### DATASET EXTRACT

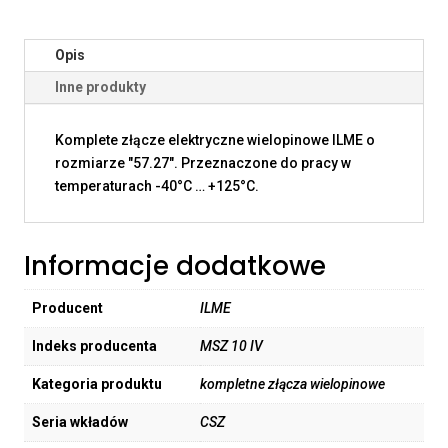
Opis
Inne produkty
Komplete złącze elektryczne wielopinowe ILME o
rozmiarze "57.27". Przeznaczone do pracy w
temperaturach -40°C … +125°C.
Informacje dodatkowe
Producent
ILME
Indeks producenta
MSZ 10 IV
Kategoria produktu
kompletne złącza wielopinowe
Seria wkładów
CSZ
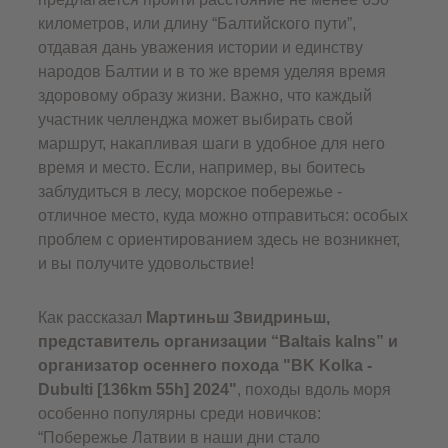
километров, или длину “Балтийского пути”,
отдавая дань уважения истории и единству
народов Балтии и в то же время уделяя время
здоровому образу жизни. Важно, что каждый
участник челленджа может выбирать свой
маршрут, накапливая шаги в удобное для него
время и место. Если, например, вы боитесь
заблудиться в лесу, морское побережье -
отличное место, куда можно отправиться: особых
проблем с ориентированием здесь не возникнет,
и вы получите удовольствие!
Как рассказал
Мартиньш Звидриньш,
представитель организации “Baltais kalns” и
организатор осеннего похода "BK Kolka -
Dubulti [136km 55h] 2024"
, походы вдоль моря
особенно популярны среди новичков:
“Побережье Латвии в наши дни стало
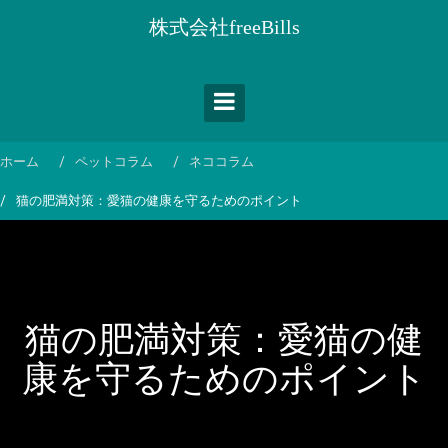
コ
株式会社freeBills
ン
テ
ン
ツ
へ
ス
ホーム
ペットコラム
ネココラム
キ
猫の肥満対策：愛猫の健康を守るためのポイント
ッ
プ
猫の肥満対策：愛猫の健
康を守るためのポイント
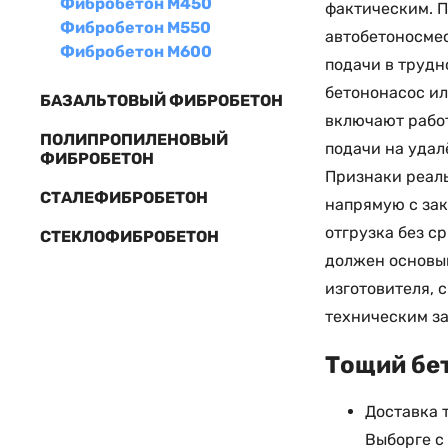
Фибробетон М450
фактическим. 
Фибробетон М550
автобетоносмес
Фибробетон М600
подачи в трудн
бетононасос ил
БАЗАЛЬТОВЫЙ ФИБРОБЕТОН
включают работ
ПОЛИПРОПИЛЕНОВЫЙ
подачи на удал
ФИБРОБЕТОН
Признаки реаль
СТАЛЕФИБРОБЕТОН
напрямую с зак
отгрузка без с
СТЕКЛОФИБРОБЕТОН
должен основыв
изготовителя, 
техническим з
Тощий бет
Доставка 
Выборге с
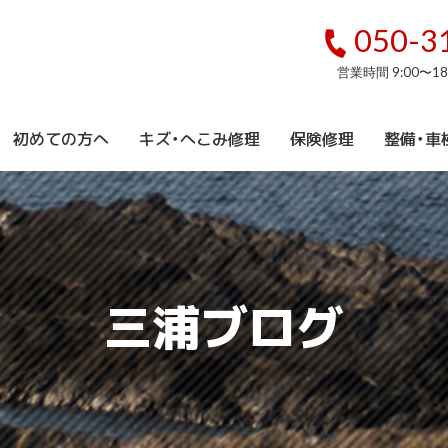
050-3
営業時間 9:00〜1
初めての方へ
キズ・へこみ修理
保険修理
整備・車
三浦ブログ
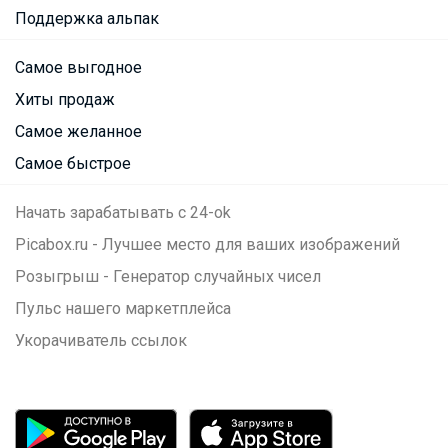
Поддержка альпак
Самое выгодное
Хиты продаж
Самое желанное
Самое быстрое
Начать зарабатывать с 24-ok
Picabox.ru - Лучшее место для ваших изображений
Розыгрыш - Генератор случайных чисел
Пульс нашего маркетплейса
Укорачиватель ссылок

######

▶ **JOB ITEM**:
Text only, no pictures: copy every entry exactly.

▶ **ANSWER FOR THE TASK**:
Opis
Inne produkty
Komplete złącze elektryczne wielopinowe ILME o
rozmiarze "57.27". Przeznaczone do pracy w
temperaturach -40°C … +125°C.
Informacje dodatkowe
Producent
ILME
Indeks producenta
MSZ 10 IV
Kategoria produktu
kompletne złącza wielopinowe
Seria wkładów
CSZ
километров, или длину “Балтийского пути”,
отдавая дань уважения истории и единству
народов Балтии и в то же время уделяя время
здоровому образу жизни. Важно, что каждый
участник челленджа может выбирать свой
маршрут, накапливая шаги в удобное для него
время и место. Если, например, вы боитесь
заблудиться в лесу, морское побережье -
отличное место, куда можно отправиться: особых
проблем с ориентированием здесь не возникнет,
и вы получите удовольствие!
Как рассказал
Мартиньш Звидриньш,
представитель организации “Baltais kalns” и
организатор осеннего похода "BK Kolka -
Dubulti [136km 55h] 2024"
, походы вдоль моря
особенно популярны среди новичков:
“Побережье Латвии в наши дни стало
コ
株式会社freeBills
ン
テ
ン
ツ
へ
ス
ホーム
ペットコラム
ネココラム
キ
猫の肥満対策：愛猫の健康を守るためのポイント
ッ
プ
猫の肥満対策：愛猫の健
康を守るためのポイント
Фибробетон М450
фактическим. 
Фибробетон М550
автобетоносмес
Фибробетон М600
подачи в трудн
бетононасос ил
БАЗАЛЬТОВЫЙ ФИБРОБЕТОН
включают работ
ПОЛИПРОПИЛЕНОВЫЙ
подачи на удал
ФИБРОБЕТОН
Признаки реаль
СТАЛЕФИБРОБЕТОН
напрямую с зак
отгрузка без с
СТЕКЛОФИБРОБЕТОН
должен основыв
изготовителя, 
техническим з
Тощий бет
Доставка 
Выборге с
050-3
営業時間 9:00〜1
初めての方へ
キズ・へこみ修理
保険修理
整備・車
三浦ブログ
Поддержка альпак
Самое выгодное
Хиты продаж
Самое желанное
Самое быстрое
Начать зарабатывать с 24-ok
Picabox.ru - Лучшее место для ваших изображений
Розыгрыш - Генератор случайных чисел
Пульс нашего маркетплейса
Укорачиватель ссылок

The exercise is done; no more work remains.